[Data shown]:
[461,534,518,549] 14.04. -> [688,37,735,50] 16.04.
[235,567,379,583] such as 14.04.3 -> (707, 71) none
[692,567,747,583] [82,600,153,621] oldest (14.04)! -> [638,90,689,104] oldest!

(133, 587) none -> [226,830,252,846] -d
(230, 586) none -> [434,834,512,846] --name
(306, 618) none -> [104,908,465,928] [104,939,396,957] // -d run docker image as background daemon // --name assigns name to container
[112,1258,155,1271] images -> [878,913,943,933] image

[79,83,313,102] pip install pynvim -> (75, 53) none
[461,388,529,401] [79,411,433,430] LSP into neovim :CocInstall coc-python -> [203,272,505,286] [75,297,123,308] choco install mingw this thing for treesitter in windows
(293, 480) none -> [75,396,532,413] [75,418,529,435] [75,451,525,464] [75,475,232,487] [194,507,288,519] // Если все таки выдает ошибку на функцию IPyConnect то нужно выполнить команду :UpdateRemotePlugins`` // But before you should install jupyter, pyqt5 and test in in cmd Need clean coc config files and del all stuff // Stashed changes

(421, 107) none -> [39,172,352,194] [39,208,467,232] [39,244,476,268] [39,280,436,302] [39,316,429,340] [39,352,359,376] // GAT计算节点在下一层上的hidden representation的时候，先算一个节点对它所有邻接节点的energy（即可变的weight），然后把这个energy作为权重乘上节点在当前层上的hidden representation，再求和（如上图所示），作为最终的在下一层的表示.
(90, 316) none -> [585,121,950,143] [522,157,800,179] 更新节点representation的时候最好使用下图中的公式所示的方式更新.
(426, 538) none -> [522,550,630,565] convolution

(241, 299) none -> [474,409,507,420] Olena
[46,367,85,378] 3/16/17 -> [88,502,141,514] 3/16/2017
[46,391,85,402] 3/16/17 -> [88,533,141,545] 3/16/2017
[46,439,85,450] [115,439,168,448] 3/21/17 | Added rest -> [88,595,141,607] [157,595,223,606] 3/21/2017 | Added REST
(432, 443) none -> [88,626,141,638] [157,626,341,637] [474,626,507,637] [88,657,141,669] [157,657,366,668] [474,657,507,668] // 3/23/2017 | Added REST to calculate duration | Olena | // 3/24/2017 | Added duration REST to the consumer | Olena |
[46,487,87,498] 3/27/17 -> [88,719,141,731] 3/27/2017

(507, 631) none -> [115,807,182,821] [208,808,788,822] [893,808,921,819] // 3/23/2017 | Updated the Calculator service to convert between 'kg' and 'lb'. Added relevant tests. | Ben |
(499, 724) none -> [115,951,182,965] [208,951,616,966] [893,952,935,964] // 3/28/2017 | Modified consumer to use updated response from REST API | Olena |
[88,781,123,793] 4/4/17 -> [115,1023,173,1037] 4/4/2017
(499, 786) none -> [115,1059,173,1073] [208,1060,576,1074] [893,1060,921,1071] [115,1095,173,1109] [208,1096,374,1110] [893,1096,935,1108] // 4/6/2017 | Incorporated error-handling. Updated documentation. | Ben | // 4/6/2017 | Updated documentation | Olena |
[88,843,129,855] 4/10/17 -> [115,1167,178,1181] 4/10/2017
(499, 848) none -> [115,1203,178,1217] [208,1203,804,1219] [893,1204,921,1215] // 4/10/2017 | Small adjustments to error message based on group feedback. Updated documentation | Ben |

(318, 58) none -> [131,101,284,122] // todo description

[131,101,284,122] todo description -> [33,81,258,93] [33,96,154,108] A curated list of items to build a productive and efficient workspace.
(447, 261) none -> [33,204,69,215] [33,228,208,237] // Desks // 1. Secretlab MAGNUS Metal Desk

[What needs to be done]:
Show every line above in which the word "description" appears.

[Task result]:
(318, 58) none -> [131,101,284,122] // todo description
[131,101,284,122] todo description -> [33,81,258,93] [33,96,154,108] A curated list of items to build a productive and efficient workspace.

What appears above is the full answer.